» **Records provided**:
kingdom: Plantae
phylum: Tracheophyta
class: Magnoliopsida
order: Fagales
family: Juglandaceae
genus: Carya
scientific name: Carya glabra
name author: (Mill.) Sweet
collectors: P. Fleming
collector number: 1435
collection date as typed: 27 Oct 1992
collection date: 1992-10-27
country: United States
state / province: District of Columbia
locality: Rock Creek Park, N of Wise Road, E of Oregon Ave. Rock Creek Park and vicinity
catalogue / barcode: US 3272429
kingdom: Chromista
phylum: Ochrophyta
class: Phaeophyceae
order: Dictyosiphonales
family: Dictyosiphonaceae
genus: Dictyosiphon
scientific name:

» **Your instructions**: Convert all the rows above into a Markdown table with two columns, No. and Catalog line, giving each line its number and omitting blank lines.

» **Solution to this task**:
| No. | Catalog line |
|---|---|
| 1 | kingdom: Plantae |
| 2 | phylum: Tracheophyta |
| 3 | class: Magnoliopsida |
| 4 | order: Fagales |
| 5 | family: Juglandaceae |
| 6 | genus: Carya |
| 7 | scientific name: Carya glabra |
| 8 | name author: (Mill.) Sweet |
| 9 | collectors: P. Fleming |
| 10 | collector number: 1435 |
| 11 | collection date as typed: 27 Oct 1992 |
| 12 | collection date: 1992-10-27 |
| 13 | country: United States |
| 14 | state / province: District of Columbia |
| 15 | locality: Rock Creek Park, N of Wise Road, E of Oregon Ave. Rock Creek Park and vicinity |
| 16 | catalogue / barcode: US 3272429 |
| 17 | kingdom: Chromista |
| 18 | phylum: Ochrophyta |
| 19 | class: Phaeophyceae |
| 20 | order: Dictyosiphonales |
| 21 | family: Dictyosiphonaceae |
| 22 | genus: Dictyosiphon |
| 23 | scientific name: |